И когда Вагнеру нужна помощь, Ференц тоже не отказывает в ней.
«Здесь такая дороговизна, милый Франц, что на имеющиеся у меня средства прожить невозможно... Одним могу похвалиться — нищим брожу я по свету...» — пишет Рихард, и Ференц посылает ему тысячу франков. С гордостью показывает он Каролине и письмо от Иоахима с подтверждением его верности:
«Так и подмывает бросить всю эту ярмарку тщеславия и улететь к Вам. Наверняка Вы опять открываете какие-нибудь удивительные вещи для всего человечества, и только я вынужден примиряться с том, что потерял и продолжаю вдали от Вас попусту растрачивать своё время».
А Рафф, тот шлёт просто вопли о помощи:
«С тех пор, как Вы уехали, Веймарский театр очутился в жутком положении. С большими муками дали всего два спектакля: «Волшебного стрелка» и «Волшебную флейту», да такие, что и простые, совсем немузыкальные зрители разбежались, не выдержав. Если Вы не возвратитесь в течение одного-двух месяцев, Вы просто больше не узнаете Веймара».
Ференц возвращается в Веймар, чтобы увидеться здесь с королём Саксонии, когда тот приедет на празднества по случаю двадцатипятилетия правления старого великого герцога Веймарского Карла-Фридриха, и выпросить у саксонского короля амнистию для изгнанника Рихарда Вагнера.
Его величество милостиво рассыпает похвалы дирижёрскому искусству Листа, однако в просьбе ему отказывает наотрез.

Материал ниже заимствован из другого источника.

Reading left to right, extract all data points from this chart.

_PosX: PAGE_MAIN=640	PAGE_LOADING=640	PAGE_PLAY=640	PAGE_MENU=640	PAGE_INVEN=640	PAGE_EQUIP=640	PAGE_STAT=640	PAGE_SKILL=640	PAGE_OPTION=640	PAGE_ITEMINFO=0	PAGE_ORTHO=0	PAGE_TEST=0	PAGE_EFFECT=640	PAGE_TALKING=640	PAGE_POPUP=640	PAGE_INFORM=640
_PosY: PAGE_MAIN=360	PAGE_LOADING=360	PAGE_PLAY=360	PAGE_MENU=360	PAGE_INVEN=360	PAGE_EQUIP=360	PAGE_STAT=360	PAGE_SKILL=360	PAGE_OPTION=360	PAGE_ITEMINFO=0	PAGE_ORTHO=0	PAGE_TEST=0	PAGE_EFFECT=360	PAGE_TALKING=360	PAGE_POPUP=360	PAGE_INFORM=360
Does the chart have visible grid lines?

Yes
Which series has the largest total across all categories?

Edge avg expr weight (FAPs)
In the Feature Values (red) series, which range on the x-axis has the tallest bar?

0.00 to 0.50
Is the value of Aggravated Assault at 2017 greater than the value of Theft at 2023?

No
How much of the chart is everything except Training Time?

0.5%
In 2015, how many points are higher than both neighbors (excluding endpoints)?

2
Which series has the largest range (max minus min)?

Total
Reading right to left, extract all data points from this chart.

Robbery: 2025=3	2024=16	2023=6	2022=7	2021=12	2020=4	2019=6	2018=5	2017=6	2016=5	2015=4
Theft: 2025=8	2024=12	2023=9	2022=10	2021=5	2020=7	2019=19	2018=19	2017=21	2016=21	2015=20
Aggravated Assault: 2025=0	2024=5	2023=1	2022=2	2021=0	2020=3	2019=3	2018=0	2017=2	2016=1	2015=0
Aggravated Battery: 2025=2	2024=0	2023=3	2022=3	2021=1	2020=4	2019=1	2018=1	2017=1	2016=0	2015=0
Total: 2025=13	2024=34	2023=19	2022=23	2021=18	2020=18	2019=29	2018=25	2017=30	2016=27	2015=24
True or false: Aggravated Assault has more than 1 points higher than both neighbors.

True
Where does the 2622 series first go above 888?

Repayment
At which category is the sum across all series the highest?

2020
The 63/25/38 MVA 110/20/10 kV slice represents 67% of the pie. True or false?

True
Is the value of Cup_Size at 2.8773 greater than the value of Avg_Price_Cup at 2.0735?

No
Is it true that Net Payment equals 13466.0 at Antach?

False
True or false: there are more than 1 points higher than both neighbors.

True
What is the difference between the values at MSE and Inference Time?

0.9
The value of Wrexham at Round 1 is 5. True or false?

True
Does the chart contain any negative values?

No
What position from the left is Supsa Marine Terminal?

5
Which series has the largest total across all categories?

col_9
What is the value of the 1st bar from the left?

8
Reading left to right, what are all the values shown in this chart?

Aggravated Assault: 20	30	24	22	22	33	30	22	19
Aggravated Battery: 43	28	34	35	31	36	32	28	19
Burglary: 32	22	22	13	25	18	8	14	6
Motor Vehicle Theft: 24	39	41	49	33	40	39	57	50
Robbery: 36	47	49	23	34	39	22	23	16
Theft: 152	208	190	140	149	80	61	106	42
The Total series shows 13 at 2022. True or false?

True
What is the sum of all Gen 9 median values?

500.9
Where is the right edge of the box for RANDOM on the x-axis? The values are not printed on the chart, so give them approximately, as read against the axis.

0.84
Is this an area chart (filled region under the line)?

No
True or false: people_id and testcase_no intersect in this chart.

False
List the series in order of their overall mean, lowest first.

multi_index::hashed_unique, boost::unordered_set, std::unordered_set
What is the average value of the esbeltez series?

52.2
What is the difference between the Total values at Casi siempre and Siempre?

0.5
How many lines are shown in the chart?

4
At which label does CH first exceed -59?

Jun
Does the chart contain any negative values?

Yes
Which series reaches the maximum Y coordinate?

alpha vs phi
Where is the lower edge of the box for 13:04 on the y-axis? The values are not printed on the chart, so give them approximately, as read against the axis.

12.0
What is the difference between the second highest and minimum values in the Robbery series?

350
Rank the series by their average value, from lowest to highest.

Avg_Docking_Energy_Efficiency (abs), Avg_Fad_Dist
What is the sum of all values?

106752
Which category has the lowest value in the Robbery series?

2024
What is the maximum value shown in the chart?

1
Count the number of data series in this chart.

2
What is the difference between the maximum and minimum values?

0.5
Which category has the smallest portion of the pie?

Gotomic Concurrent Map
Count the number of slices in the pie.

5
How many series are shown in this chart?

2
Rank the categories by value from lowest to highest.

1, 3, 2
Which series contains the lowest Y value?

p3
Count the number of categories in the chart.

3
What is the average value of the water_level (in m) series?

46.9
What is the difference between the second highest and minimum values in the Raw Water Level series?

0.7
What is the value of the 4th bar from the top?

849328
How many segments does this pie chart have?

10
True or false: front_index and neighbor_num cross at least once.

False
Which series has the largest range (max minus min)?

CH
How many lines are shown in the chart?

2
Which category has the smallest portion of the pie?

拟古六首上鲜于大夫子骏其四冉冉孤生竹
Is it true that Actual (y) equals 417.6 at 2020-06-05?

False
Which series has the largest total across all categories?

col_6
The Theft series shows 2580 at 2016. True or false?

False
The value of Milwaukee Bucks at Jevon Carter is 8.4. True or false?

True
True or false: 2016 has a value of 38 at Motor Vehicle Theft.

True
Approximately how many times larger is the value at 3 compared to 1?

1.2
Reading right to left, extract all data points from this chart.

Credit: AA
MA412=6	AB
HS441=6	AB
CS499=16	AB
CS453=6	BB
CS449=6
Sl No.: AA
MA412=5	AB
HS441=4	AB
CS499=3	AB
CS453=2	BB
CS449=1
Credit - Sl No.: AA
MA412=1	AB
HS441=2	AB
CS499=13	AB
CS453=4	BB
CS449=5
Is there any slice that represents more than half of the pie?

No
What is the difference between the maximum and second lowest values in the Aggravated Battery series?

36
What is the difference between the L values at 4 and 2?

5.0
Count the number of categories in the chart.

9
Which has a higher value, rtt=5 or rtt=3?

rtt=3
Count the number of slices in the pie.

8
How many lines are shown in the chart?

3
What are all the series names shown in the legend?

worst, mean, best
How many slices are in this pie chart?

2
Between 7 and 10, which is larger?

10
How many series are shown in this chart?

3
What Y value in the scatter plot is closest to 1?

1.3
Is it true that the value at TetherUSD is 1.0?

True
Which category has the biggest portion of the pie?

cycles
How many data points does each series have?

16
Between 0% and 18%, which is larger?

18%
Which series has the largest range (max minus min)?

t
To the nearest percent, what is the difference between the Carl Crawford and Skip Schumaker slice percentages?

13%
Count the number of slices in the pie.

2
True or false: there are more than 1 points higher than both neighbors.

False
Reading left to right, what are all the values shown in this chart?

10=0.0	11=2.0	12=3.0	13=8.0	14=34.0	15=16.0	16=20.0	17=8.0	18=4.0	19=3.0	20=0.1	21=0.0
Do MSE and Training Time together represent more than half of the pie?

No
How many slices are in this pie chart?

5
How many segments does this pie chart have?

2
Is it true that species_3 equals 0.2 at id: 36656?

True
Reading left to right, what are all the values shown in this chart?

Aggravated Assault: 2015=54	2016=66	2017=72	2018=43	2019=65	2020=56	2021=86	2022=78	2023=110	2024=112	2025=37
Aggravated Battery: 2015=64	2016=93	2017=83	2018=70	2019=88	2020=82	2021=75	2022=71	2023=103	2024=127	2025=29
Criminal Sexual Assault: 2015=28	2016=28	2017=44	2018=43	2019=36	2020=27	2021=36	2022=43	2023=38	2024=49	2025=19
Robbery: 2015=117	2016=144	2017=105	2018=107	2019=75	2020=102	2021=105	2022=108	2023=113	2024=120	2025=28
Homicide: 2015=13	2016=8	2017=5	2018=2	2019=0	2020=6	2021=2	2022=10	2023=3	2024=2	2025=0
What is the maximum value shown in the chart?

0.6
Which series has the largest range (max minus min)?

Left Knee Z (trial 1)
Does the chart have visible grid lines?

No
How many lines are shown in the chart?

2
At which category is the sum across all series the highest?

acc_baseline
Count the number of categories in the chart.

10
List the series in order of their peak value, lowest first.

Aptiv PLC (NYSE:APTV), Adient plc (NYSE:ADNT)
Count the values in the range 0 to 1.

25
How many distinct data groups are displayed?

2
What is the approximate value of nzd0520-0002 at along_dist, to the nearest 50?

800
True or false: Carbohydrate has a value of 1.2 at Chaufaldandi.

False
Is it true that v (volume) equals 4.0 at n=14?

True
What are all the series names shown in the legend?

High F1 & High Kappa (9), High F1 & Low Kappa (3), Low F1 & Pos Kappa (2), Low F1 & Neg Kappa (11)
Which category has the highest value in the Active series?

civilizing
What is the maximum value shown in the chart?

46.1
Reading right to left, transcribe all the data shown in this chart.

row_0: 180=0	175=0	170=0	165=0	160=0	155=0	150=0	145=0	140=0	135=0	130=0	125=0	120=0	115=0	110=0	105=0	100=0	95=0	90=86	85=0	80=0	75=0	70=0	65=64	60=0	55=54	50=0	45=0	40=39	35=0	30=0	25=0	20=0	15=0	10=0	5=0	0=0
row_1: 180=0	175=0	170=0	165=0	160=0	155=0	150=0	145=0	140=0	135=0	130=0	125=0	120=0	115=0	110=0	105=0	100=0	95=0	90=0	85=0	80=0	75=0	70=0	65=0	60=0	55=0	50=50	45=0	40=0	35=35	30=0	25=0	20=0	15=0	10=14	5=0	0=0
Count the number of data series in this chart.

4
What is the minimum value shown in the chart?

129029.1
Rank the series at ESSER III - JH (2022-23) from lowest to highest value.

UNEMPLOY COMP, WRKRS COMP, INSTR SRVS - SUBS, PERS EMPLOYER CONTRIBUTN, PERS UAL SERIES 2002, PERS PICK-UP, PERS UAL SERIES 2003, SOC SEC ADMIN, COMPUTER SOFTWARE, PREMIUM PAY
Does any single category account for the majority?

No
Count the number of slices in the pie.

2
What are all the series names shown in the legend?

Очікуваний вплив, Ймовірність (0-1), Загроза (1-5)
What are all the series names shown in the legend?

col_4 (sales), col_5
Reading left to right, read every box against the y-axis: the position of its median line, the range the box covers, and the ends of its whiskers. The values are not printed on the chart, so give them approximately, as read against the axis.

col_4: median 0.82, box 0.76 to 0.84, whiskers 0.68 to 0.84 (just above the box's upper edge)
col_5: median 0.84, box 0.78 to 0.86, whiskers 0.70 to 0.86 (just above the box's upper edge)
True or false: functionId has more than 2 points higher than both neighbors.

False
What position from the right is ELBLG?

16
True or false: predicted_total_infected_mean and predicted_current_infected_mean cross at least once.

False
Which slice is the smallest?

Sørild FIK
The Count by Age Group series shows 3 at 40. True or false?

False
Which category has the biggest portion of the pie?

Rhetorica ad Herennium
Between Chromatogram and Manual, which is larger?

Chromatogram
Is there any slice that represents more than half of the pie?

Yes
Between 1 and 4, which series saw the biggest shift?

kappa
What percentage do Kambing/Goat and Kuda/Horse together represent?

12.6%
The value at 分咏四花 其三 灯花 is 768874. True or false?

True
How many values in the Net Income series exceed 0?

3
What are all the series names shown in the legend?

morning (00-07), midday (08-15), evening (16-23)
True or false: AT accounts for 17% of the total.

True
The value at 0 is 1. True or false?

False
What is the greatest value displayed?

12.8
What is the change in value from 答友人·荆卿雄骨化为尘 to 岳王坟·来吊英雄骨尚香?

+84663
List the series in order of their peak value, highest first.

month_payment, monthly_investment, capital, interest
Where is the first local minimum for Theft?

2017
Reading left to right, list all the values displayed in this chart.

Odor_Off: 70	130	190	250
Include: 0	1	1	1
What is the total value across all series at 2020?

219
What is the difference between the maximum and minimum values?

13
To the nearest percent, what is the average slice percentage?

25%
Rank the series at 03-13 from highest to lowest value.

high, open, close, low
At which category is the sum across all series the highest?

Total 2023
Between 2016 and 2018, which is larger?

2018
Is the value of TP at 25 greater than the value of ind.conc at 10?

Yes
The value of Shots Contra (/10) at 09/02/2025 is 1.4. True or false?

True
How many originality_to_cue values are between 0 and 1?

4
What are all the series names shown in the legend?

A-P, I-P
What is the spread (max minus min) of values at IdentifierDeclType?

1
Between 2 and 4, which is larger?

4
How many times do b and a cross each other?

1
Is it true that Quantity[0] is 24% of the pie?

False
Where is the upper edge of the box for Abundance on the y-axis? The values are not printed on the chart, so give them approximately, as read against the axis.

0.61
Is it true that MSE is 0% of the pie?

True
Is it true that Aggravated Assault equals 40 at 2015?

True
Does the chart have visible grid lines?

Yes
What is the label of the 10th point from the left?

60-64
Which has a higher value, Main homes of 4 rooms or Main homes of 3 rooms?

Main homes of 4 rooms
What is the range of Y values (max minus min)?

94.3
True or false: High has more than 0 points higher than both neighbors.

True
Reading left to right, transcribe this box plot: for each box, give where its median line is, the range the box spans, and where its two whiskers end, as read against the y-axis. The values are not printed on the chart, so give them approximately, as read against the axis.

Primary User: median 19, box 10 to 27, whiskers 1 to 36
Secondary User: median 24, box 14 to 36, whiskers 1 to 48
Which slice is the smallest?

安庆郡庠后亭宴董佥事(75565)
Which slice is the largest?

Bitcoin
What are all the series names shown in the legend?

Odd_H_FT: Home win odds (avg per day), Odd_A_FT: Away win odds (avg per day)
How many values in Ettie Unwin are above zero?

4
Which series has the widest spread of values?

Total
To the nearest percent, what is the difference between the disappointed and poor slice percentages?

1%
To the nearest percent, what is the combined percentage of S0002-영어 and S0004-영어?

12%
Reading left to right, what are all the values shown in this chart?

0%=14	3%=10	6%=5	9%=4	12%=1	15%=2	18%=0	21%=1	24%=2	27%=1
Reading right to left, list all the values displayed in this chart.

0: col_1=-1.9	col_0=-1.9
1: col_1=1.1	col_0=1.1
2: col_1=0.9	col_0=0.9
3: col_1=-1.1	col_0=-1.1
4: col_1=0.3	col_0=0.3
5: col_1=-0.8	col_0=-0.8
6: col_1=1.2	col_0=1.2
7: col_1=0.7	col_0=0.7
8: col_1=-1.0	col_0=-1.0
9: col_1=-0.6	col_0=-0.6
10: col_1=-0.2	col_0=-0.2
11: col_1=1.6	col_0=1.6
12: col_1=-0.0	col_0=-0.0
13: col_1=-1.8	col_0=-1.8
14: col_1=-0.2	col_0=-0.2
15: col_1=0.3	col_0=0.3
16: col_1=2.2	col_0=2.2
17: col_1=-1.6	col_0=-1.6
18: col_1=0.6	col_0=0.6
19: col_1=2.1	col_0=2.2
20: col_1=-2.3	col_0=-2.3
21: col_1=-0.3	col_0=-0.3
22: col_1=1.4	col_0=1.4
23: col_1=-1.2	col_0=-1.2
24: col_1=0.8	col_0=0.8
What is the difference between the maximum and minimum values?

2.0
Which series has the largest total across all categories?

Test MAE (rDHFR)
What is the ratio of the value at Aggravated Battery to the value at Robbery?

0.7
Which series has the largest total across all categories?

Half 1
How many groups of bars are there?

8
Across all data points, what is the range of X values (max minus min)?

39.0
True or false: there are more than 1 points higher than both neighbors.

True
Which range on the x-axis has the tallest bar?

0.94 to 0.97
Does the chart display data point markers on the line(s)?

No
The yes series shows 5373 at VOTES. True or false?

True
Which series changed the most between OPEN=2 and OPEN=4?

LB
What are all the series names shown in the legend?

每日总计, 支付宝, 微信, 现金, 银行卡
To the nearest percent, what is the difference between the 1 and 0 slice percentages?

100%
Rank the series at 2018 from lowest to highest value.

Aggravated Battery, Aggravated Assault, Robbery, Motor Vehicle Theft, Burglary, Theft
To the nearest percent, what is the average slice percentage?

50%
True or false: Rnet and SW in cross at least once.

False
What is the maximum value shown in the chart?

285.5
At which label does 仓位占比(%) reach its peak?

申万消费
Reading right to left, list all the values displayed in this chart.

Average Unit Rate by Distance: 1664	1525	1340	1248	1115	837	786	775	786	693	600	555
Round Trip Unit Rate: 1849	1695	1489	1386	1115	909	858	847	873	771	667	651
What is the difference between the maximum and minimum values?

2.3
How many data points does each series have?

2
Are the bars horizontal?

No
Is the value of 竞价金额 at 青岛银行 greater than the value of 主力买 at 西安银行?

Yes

А в Листе снова пробуждается страсть к странствиям. Сначала он вместе с Бюловым концертирует в Дрездене, Карлсруэ, Дармштадте и Мангейме. Дирижируя оркестром, замечает, что оркестровки его двух концертов ми-бемоль мажор и ля мажор, выполненные Раффом, весьма посредственны. Добросовестно, аккуратно сделаны, но без всякого блеска. В концертах, следовавших один за другим, он почувствовал это особенно остро: аранжировка представляет не его, а какого-то другого — изящного, робкого, даже трусоватого человека, который мешает разбегу гусарских коней. Лист переделывает обе партитуры.